The flu shot remains critically important to fight off the influenza virus, both around the world and in your home, say doctors and researchers at the Johns Hopkins University School of Medicine, who encourage people 6 months of age and older to get vaccinated against this year’s influenza virus.
“The flu vaccine has become incredibly important as one of the ways in which we can protect the population at large,” says Lisa Maragakis, director of The Johns Hopkins Hospital’s Department of Hospital Epidemiology and Infection Control. “The virus changes slightly from year to year. Therefore, it’s very efficient at infecting people who previously have had the flu or have been vaccinated in prior years.”
“Preventing influenza is a public health priority,” says Johns Hopkins professor of pediatrics and respiratory viral infection expert Julia McMillan. “Thirty-six thousand people in the U.S. die every year from influenza.”
More than just the sniffles or an upset stomach, the flu is a highly contagious respiratory illness caused by influenza viruses that infect the nose, throat and lungs. Complications can include pneumonia, ear infections, sinus infections, dehydration and worsening of chronic medical conditions.

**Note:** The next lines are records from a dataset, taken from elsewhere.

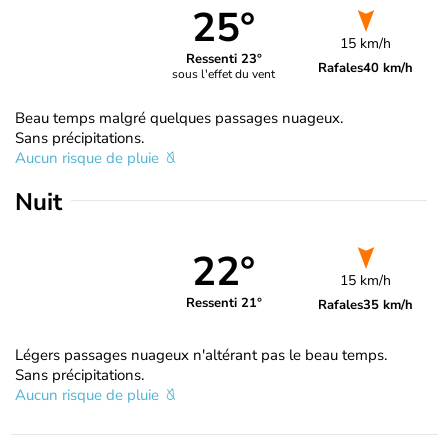
25°
15 km/h
Ressenti 23°
Rafales
40 km/h
sous l'effet du vent
Beau temps malgré quelques passages nuageux.
Sans précipitations.
Aucun risque de pluie
Nuit
22°
15 km/h
Ressenti 21°
Rafales
35 km/h
Légers passages nuageux n'altérant pas le beau temps.
Sans précipitations.
Aucun risque de pluie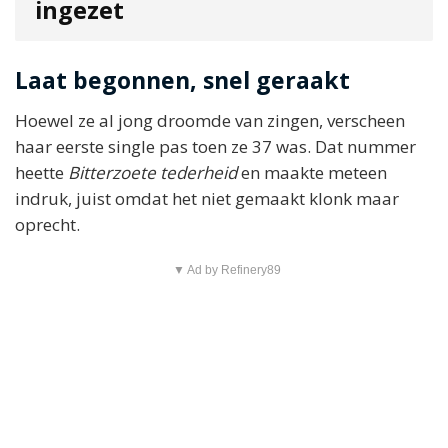
ingezet
Laat begonnen, snel geraakt
Hoewel ze al jong droomde van zingen, verscheen
haar eerste single pas toen ze 37 was. Dat nummer
heette
Bitterzoete tederheid
en maakte meteen
indruk, juist omdat het niet gemaakt klonk maar
oprecht.
▼ Ad by Refinery89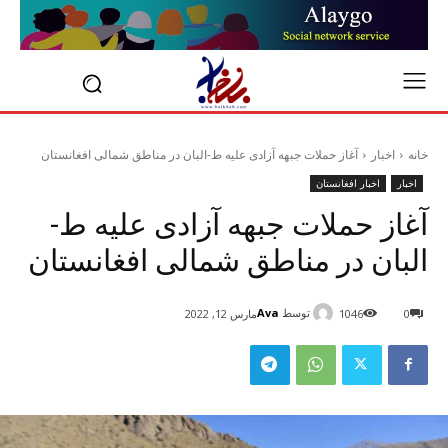
خانه
اخبار
آغاز حملات جبهه آزادی علیه ط-البان در مناطق شمالی افغانستان
اخبار
اخبار افغانستان
آغاز حملات جبهه آزادی علیه ط-
البان در مناطق شمالی افغانستان
توسط
Ava
0
1046
مارس 12, 2022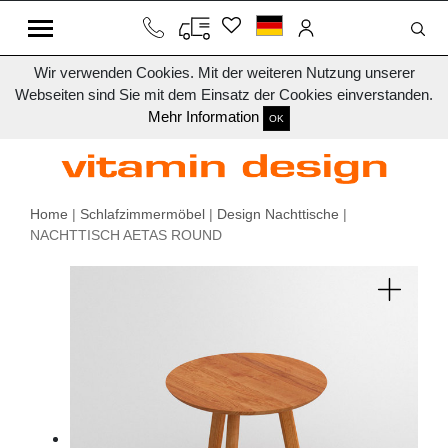
Wir verwenden Cookies. Mit der weiteren Nutzung unserer
Webseiten sind Sie mit dem Einsatz der Cookies einverstanden.
Mehr Information
OK
Home
|
Schlafzimmermöbel
|
Design Nachttische
|
NACHTTISCH AETAS ROUND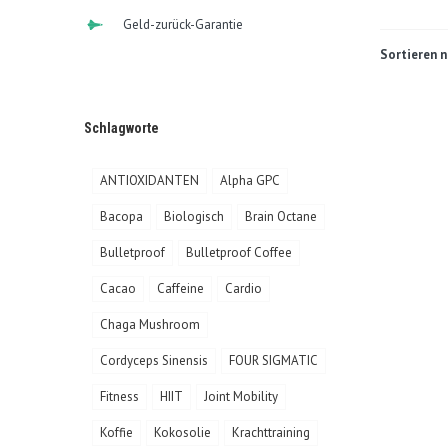
Geld-zurück-Garantie
Sortieren n
Schlagworte
ANTIOXIDANTEN
Alpha GPC
Bacopa
Biologisch
Brain Octane
Bulletproof
Bulletproof Coffee
Cacao
Caffeine
Cardio
Chaga Mushroom
Cordyceps Sinensis
FOUR SIGMATIC
Fitness
HIIT
Joint Mobility
Koffie
Kokosolie
Krachttraining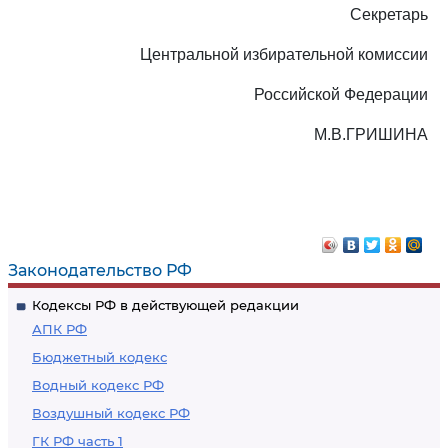
Секретарь
Центральной избирательной комиссии
Российской Федерации
М.В.ГРИШИНА
Законодательство РФ
Кодексы РФ в действующей редакции
АПК РФ
Бюджетный кодекс
Водный кодекс РФ
Воздушный кодекс РФ
ГК РФ часть 1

“Influenza is a very specific infectious disease that causes severe symptoms and even death in some people,” says Maragakis.
Johns Hopkins Medicine joins the Centers for Disease Control and Prevention in encouraging people over the age of 6 months to get vaccinated each year against the flu.
“The more people who are vaccinated, the better the public’s health is,” says McMillan. “School-age children are the ‘leaders of the pack.’ They’re the ones who are first infected. Protecting that age group is very, very important.”
Flu season lasts all winter but typically peaks in January. Since it takes about two weeks to develop post-vaccination antibodies against influenza, late November and early December are still ideal times to get vaccinated.